* [DIRECTIONS FOR THIS TASK] Count the lines below holding "chứa" and answer with that number only.
Segment Open
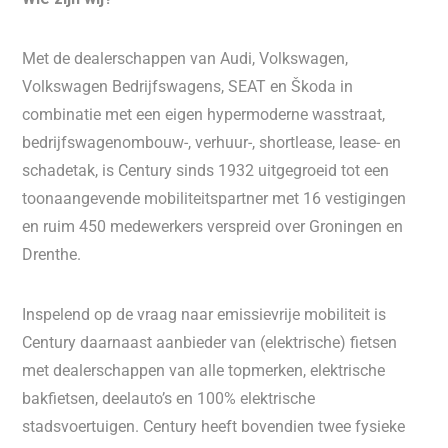
Met de dealerschappen van Audi, Volkswagen,
Volkswagen Bedrijfswagens, SEAT en Škoda in
combinatie met een eigen hypermoderne wasstraat,
bedrijfswagenombouw-, verhuur-, shortlease, lease- en
schadetak, is Century sinds 1932 uitgegroeid tot een
toonaangevende mobiliteitspartner met 16 vestigingen
en ruim 450 medewerkers verspreid over Groningen en
Drenthe.
Inspelend op de vraag naar emissievrije mobiliteit is
Century daarnaast aanbieder van (elektrische) fietsen
met dealerschappen van alle topmerken, elektrische
bakfietsen, deelauto’s en 100% elektrische
stadsvoertuigen. Century heeft bovendien twee fysieke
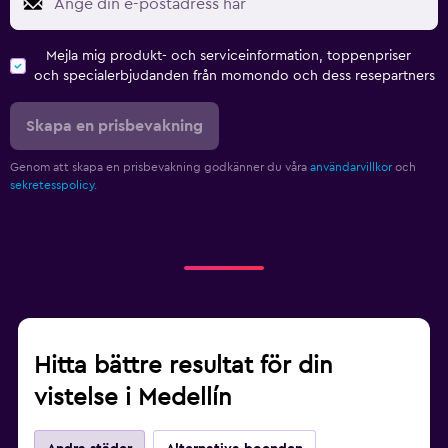
Mejla mig produkt- och serviceinformation, toppenpriser
och specialerbjudanden från momondo och dess resepartners
Skapa en prisbevakning
Genom att skapa en prisbevakning godkänner du våra
användarvillkor
och
sekretesspolicy.
Hitta bättre resultat för din
vistelse i Medellín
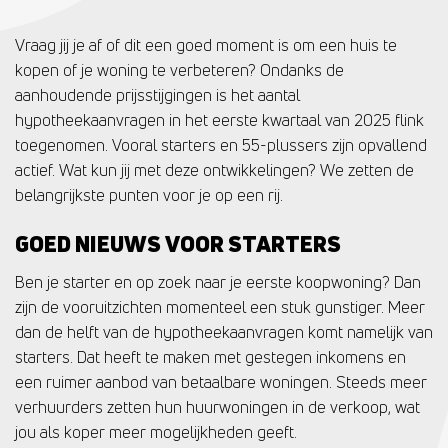
Vraag jij je af of dit een goed moment is om een huis te
kopen of je woning te verbeteren? Ondanks de
aanhoudende prijsstijgingen is het aantal
hypotheekaanvragen in het eerste kwartaal van 2025 flink
toegenomen. Vooral starters en 55-plussers zijn opvallend
actief. Wat kun jij met deze ontwikkelingen? We zetten de
belangrijkste punten voor je op een rij.
GOED NIEUWS VOOR STARTERS
Ben je starter en op zoek naar je eerste koopwoning? Dan
zijn de vooruitzichten momenteel een stuk gunstiger. Meer
dan de helft van de hypotheekaanvragen komt namelijk van
starters. Dat heeft te maken met gestegen inkomens en
een ruimer aanbod van betaalbare woningen. Steeds meer
verhuurders zetten hun huurwoningen in de verkoop, wat
jou als koper meer mogelijkheden geeft.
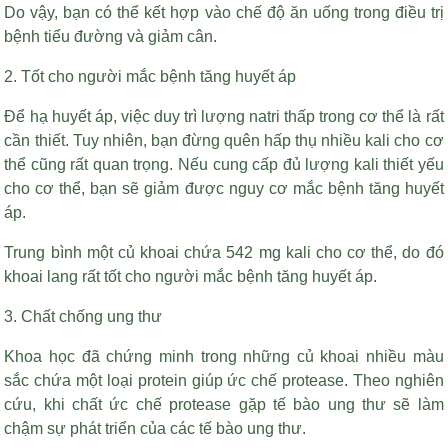
Do vậy, bạn có thể kết hợp vào chế độ ăn uống trong điều trị
bệnh tiểu đường và giảm cân.
2. Tốt cho người mắc bệnh tăng huyết áp
Để hạ huyết áp, việc duy trì lượng natri thấp trong cơ thể là rất
cần thiết. Tuy nhiên, bạn đừng quên hấp thụ nhiều kali cho cơ
thể cũng rất quan trọng. Nếu cung cấp đủ lượng kali thiết yếu
cho cơ thể, bạn sẽ giảm được nguy cơ mắc bệnh tăng huyết
áp.
Trung bình một củ khoai chứa 542 mg kali cho cơ thể, do đó
khoai lang rất tốt cho người mắc bệnh tăng huyết áp.
3. Chất chống ung thư
Khoa học đã chứng minh trong những củ khoai nhiều màu
sắc chứa một loại protein giúp ức chế protease. Theo nghiên
cứu, khi chất ức chế protease gặp tế bào ung thư sẽ làm
chậm sự phát triển của các tế bào ung thư.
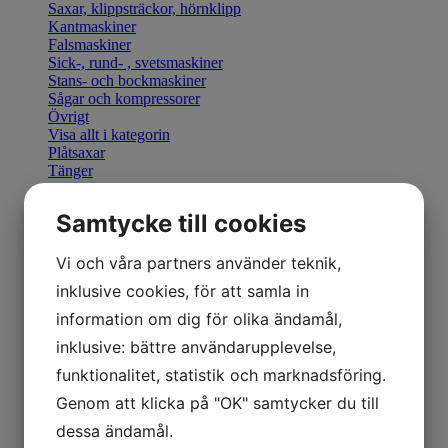
Saxar, klippsträckor, hörnklipp
Kantmaskiner
Falsmaskiner
Sick-, rund- , svetsmaskiner
Stans- och bockmaskiner
Sågar och kompressorer
Övrigt
Visa allt i kategorin
Plåtsaxar
Tänger
Bocka & Forma
Fals & Smidesverktyg
Samtycke till cookies
Elhandverktyg
Saxar & Knivar
Hammare & klubbor
Vi och våra partners använder teknik,
Övriga produkter
inklusive cookies, för att samla in
Övriga verktyg
Visa allt i kategorin
information om dig för olika ändamål,
Geka stansverktyg
inklusive: bättre användarupplevelse,
Visa allt i kategorin
Manuella kantmaskiner
funktionalitet, statistik och marknadsföring.
Motordrivna kantmaskiner
Genom att klicka på "OK" samtycker du till
Retrofit U-Bend styrning
Visa allt i kategorin
dessa ändamål.
Hydraulisk Gradsax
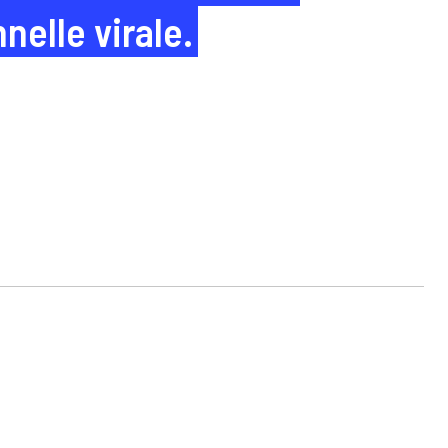
nelle virale.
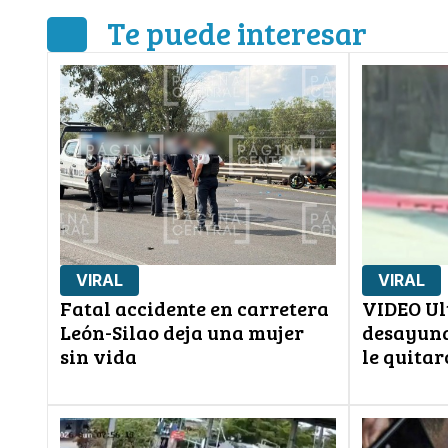
Te puede interesar
VIRAL
VIRAL
Fatal accidente en carretera
VIDEO Ul
León-Silao deja una mujer
desayuna
sin vida
le quitar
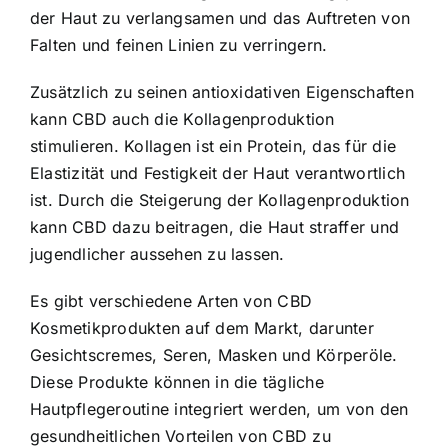
der Haut zu verlangsamen und das Auftreten von
Falten und feinen Linien zu verringern.
Zusätzlich zu seinen antioxidativen Eigenschaften
kann CBD auch die Kollagenproduktion
stimulieren. Kollagen ist ein Protein, das für die
Elastizität und Festigkeit der Haut verantwortlich
ist. Durch die Steigerung der Kollagenproduktion
kann CBD dazu beitragen, die Haut straffer und
jugendlicher aussehen zu lassen.
Es gibt verschiedene Arten von CBD
Kosmetikprodukten auf dem Markt, darunter
Gesichtscremes, Seren, Masken und Körperöle.
Diese Produkte können in die tägliche
Hautpflegeroutine integriert werden, um von den
gesundheitlichen Vorteilen von CBD zu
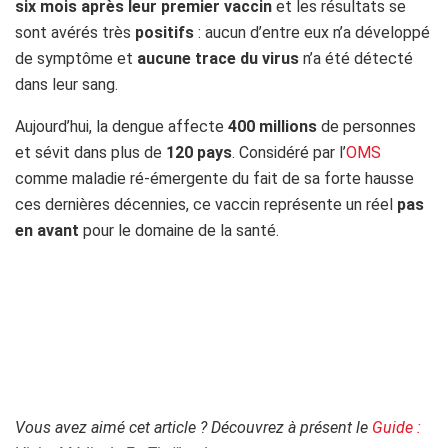
six mois après leur premier vaccin
et les résultats se
sont avérés très
positifs
: aucun d’entre eux n’a développé
de symptôme et
aucune trace du virus
n’a été détecté
dans leur sang.
Aujourd’hui, la dengue affecte
400 millions
de personnes
et sévit dans plus de
120 pays
. Considéré par l’
OMS
comme maladie ré-émergente du fait de sa forte hausse
ces dernières décennies, ce vaccin représente un réel
pas
en avant
pour le domaine de la santé.
.
Vous avez aimé cet article ? Découvrez à présent le
Guide :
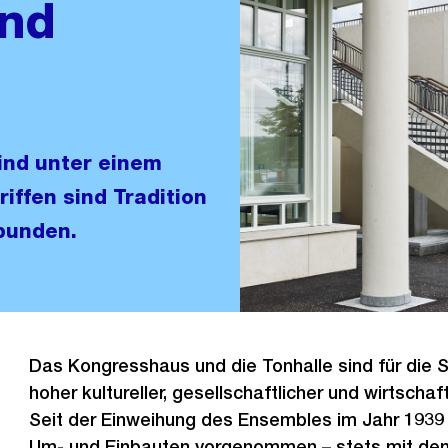
nd
ind unter einem
iffen sind Tradition
bunden.
Das Kongresshaus und die Tonhalle sind für die S
hoher kultureller, gesellschaftlicher und wirtscha
Seit der Einweihung des Ensembles im Jahr 193
Um- und Einbauten vorgenommen – stets mit dem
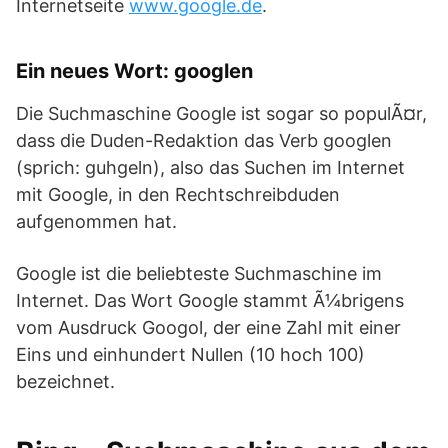
Internetseite
www.google.de
.
Ein neues Wort: googlen
Die Suchmaschine Google ist sogar so populÃ¤r,
dass die Duden-Redaktion das Verb googlen
(sprich: guhgeln), also das Suchen im Internet
mit Google, in den Rechtschreibduden
aufgenommen hat.
Google ist die beliebteste Suchmaschine im
Internet. Das Wort Google stammt Ã¼brigens
vom Ausdruck Googol, der eine Zahl mit einer
Eins und einhundert Nullen (10 hoch 100)
bezeichnet.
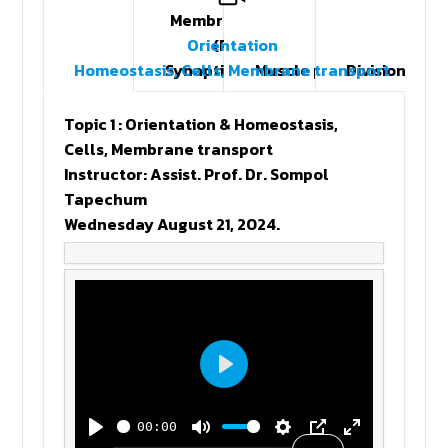
Membrane potential
Orientation
(RMP, AP),
Homeostasis, Cells, Membrane transport
Synaptic transmission
Muscle physiology: Elect
Divisions of
Topic 1 : Orientation & Homeostasis,
Cells, Membrane transport
Instructor: Assist. Prof. Dr. Sompol
Tapechum
Wednesday August 21, 2024.
Play
00:00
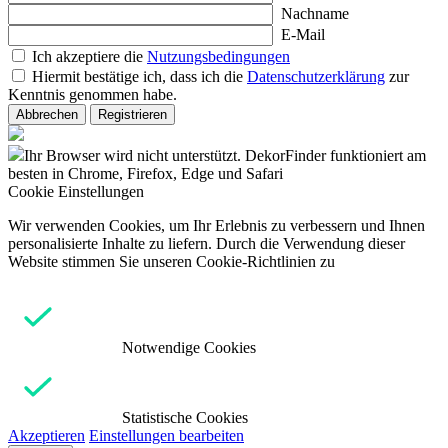
Nachname
E-Mail
Ich akzeptiere die
Nutzungsbedingungen
Hiermit bestätige ich, dass ich die
Datenschutzerklärung
zur
Kenntnis genommen habe.
Abbrechen
Registrieren
Ihr Browser wird nicht unterstützt. DekorFinder funktioniert am
besten in Chrome, Firefox, Edge und Safari
Cookie Einstellungen
Wir verwenden Cookies, um Ihr Erlebnis zu verbessern und Ihnen
personalisierte Inhalte zu liefern. Durch die Verwendung dieser
Website stimmen Sie unseren Cookie-Richtlinien zu
Notwendige Cookies
Statistische Cookies
Akzeptieren
Einstellungen bearbeiten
Segment Closed
* [RESPONSE TO THIS EXERCISE] 2